The contract will not be officially ratified until the teachers’ chief negotiator, Elton Hall, returns from vacation Saturday.
District officials decided to delay formal ratification until Hall reads the final language. Union officials Tuesday said they expected Hall to approve the final draft.
“We’ve been through a lot of turmoil, a lot of hurt and a lot of tears shed,” said Carmen Guerrero-Calderon, who teaches management and marketing at Oxnard College. “I would ask that when we get ready to negotiate our contract again that you stick with people who know us best.
“What has happened in the last week shows that we can sit down and come to an agreement without outside consultants,” she said.
“I will take it to heart what you said, Carmen,” said board President Normal Nagel. “To sit down as a family and settle our differences--we should do that in the future.”
Earlier this month, the Ventura Community College District and union representatives reached an agreement that includes major salary concessions by teachers.
Still, union members voted overwhelmingly in favor of the settlement agreement. About 95% of the nearly 500 faculty members who voted agreed to accept the terms of the contract.
“Teachers don’t want their students to suffer any longer,” said Larry Miller, a Moorpark College biology teacher and president of the Ventura County chapter of the California Federation of Teachers. “They want to get back to teaching. It’s also quite clear they are ready to start working to get new trustees on the board.”
In the new three-year labor contract, which would end June 30, 2001, teachers conceded on several major sticking points.

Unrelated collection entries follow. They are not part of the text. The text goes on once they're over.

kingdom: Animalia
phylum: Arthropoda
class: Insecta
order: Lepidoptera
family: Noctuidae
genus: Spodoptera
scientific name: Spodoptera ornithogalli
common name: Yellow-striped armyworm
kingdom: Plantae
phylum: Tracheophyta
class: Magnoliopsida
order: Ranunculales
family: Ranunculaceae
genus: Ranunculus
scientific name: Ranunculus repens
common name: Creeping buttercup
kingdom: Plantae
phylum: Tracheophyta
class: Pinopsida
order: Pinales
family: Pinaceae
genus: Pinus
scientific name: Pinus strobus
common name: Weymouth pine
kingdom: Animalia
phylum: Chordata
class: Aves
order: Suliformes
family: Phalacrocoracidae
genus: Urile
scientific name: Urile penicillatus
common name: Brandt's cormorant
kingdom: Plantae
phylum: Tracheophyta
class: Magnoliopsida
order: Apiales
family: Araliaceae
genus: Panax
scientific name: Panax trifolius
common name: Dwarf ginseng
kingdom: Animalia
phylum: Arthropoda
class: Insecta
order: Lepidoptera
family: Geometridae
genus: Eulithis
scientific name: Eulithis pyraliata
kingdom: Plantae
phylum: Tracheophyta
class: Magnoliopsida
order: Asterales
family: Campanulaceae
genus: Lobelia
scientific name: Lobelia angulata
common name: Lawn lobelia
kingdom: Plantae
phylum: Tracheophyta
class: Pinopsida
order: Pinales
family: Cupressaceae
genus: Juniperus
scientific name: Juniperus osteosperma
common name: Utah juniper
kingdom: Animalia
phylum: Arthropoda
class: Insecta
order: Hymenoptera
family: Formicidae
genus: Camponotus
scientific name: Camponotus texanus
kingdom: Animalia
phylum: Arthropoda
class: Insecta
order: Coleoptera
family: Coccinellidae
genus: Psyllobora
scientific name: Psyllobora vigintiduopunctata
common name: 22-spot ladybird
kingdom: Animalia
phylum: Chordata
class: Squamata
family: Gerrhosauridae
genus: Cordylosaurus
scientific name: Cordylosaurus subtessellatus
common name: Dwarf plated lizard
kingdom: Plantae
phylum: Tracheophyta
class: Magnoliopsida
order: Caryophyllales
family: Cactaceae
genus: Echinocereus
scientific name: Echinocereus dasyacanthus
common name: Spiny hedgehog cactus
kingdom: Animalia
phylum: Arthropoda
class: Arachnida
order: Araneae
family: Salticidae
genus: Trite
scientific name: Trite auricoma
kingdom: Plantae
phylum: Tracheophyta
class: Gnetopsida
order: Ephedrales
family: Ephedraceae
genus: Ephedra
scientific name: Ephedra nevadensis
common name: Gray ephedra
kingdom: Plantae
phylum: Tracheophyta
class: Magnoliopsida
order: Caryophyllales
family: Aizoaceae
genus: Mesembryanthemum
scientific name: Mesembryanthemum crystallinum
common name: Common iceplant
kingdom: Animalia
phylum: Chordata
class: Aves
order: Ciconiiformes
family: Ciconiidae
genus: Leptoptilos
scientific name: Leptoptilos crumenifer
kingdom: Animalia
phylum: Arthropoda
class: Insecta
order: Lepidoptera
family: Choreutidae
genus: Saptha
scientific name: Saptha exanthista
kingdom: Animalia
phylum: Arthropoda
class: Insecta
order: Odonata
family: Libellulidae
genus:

* They agreed to a 2.9% pay raise, retroactive to Jan. 1--about half of the 5.7% an independent fact-finder had recommended they receive in May. Raises during the remainder of the contract will be based on the status of district revenues.
* They relinquished lifetime medical benefits for faculty members who are hired on or after June 30, 2001.
* They gave up a long-standing rule that faculty members would be evaluated only by their peers. Administrators now will contribute to those performance evaluations.
But the new contract also calls for some added job security for part-time faculty members. Those who receive a “superior” rating during evaluations would be placed on a preference list to teach extra classes.
On Monday afternoon, Miller remained unflappable about the vote’s outcome as he counted the ballots with three other district teachers.
“Oh, no I’m not nervous,” Miller said. “The day I’ll be nervous is on [election day] Nov. 3. That will be the capper.”
Miller and other union representatives have vowed to unseat Nagel, the board president, and trustee Pete Tafoya, who are up for reelection in November. Union members believe the pair are clearly anti-union.
Some of the teachers who cast mail-in ballots included with their vote checks for the campaign to oust Nagel and Tafoya, Miller said. He said the union had collected $400 toward that campaign, which involves interviewing candidates who would replace Nagel, who represents the Conejo Valley, and Tafoya, who represents the Oxnard-Port Hueneme area.
Tafoya and Nagel, for their part, deny having any anti-union feelings.